Ist Klimaschutz Terrorismus?
Episode 20 – Juni 2021
Ohne den Druck von der Strasse hat’s eine Demokratie schwer. Das zeigt die Geschichte und Gegenwart. Er ist der Motor für Reformbestrebungen, Ausdrucksmöglichkeit für Menschen ohne Stimmberechtigung und Watchdog politischer Entscheide und Einflussnahme. Nun soll in der Schweiz ein Gesetz zur Kriminalisierung sozialer Bewegungen durchgewunken werden. Das Bundesgesetz über polizeiliche Massnahmen zur Bekämpfung von Terrorismus (PMT) schafft die Grundlage, um politische Aktivist*innen als terroristische Gefährder*innen rechtlich zu verfolgen.

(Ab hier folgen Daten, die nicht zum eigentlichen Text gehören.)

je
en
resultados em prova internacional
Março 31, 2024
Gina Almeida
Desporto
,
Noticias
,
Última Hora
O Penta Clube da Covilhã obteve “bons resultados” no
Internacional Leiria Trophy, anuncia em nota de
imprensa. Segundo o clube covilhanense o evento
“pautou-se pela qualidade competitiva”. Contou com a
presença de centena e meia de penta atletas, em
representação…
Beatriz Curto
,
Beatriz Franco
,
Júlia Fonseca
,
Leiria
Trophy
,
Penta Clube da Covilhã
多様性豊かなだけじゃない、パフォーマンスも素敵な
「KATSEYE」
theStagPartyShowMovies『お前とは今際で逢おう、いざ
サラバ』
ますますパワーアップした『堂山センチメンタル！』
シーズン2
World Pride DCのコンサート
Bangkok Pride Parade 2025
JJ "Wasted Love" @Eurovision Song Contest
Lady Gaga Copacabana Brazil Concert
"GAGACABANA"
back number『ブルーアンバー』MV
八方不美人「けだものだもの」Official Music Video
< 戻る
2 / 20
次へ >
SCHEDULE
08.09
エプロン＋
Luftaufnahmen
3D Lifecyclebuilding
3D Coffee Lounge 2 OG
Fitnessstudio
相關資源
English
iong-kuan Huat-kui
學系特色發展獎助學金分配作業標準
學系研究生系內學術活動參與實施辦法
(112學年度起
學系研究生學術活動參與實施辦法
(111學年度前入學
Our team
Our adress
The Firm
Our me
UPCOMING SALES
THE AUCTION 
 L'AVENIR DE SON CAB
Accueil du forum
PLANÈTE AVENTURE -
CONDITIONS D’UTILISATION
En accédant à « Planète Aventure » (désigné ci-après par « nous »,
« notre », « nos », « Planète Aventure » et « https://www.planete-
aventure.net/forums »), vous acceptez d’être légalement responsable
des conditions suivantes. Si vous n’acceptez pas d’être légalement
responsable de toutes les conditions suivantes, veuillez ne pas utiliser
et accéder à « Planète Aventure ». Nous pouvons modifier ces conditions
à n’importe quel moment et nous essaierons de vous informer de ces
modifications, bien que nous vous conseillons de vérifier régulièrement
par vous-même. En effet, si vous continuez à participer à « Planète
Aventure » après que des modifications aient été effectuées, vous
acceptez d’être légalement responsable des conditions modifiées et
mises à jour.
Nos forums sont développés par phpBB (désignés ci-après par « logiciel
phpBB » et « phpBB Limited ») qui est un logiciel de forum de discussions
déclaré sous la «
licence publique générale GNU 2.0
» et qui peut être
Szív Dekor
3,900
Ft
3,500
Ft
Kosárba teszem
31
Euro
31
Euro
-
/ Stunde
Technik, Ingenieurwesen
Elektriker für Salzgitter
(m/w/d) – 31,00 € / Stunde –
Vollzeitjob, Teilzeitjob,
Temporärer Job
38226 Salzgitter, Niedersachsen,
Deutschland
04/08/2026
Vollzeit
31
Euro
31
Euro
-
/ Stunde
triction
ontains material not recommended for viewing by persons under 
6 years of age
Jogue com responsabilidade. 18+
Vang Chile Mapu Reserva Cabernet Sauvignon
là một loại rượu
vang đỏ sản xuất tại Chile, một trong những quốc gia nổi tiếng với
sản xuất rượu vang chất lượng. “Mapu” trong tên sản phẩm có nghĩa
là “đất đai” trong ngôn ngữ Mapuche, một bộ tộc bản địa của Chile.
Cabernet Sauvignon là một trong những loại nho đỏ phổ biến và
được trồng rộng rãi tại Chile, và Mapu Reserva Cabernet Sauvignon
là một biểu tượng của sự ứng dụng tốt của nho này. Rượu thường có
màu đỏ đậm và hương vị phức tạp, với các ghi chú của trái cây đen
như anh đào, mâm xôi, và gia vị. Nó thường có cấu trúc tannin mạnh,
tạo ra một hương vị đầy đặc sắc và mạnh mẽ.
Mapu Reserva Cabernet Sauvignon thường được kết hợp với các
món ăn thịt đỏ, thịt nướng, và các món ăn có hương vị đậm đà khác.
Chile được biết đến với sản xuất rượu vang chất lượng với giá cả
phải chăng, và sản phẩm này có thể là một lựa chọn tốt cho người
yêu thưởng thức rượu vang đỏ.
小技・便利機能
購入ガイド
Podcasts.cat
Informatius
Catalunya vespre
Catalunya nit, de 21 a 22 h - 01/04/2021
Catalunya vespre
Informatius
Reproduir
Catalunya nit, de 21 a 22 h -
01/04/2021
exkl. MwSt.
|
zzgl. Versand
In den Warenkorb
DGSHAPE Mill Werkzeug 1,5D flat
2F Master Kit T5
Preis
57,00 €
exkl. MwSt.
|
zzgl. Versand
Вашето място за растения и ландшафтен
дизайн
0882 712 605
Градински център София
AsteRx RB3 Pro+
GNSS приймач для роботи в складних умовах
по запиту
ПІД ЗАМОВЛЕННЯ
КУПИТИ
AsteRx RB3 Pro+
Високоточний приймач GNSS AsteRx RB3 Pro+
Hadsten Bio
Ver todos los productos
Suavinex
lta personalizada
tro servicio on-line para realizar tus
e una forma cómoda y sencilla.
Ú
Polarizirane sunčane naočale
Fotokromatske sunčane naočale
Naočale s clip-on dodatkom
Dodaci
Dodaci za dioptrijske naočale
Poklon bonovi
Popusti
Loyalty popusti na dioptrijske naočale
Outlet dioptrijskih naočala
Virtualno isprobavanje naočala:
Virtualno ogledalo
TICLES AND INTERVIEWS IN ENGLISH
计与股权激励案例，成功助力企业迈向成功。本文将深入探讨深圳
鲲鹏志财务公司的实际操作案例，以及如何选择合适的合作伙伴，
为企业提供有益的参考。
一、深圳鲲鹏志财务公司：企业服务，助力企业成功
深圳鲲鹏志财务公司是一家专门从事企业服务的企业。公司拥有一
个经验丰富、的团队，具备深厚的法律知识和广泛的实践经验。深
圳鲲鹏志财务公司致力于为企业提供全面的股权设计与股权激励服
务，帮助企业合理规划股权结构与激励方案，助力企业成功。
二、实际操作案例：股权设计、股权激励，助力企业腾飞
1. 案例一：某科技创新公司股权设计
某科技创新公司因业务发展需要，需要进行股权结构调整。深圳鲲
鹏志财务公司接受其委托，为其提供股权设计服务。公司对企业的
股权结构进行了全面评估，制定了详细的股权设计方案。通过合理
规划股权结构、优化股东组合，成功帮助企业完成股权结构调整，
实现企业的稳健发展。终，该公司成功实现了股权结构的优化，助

Es ist die typisch schweizerische Arroganz, dass solche Gefahren nicht ernst genommen werden. Dass die Schweiz für alle Ewigkeit eine Vorzeigedemokratie bleiben werde und vor autoritären Tendenzen gefeit sei. Es passiert in Ungarn, in der Türkei, in Indien und Brasilien, aber sicher nicht in der Schweiz. Diese Episode gilt den Gefahren, die vom PMT-Gesetz auf die Klimagerechtigkeitsbewegung in der Schweiz ausgeht. Abgestimmt wird am 13. Juni.
Abonniere tre!bhaus – der klimapodcast auf Soundcloud, Spotify und iTunes.
Die Hintergrundinformationen zur Episode
In den frühen Morgenstunden des 26. Mai drang die Bundespolizei bei Klimastreik-Aktivist*innen aus dem Kanton Waadt ein. Hausdurchsuchung, Beschlagnahmungen von Computern und Mobiltelefonen, stundenlange Befragungen. Der Grund: ein offener Brief, das Militär zu boykottieren. Wenige Tage später macht der TagesAnzeiger publik, dass es Bundesrätin Karin Keller-Sutter war, die die Aktion mit ihrer Unterschrift in Gang setzte. Das, obwohl der Gesamtbundesrat bereits vor einem Jahr festgestellt hat, dass hier Meinungsfreiheit vorliege und die Sache nicht strafrechtlich verfolgt werden sollte.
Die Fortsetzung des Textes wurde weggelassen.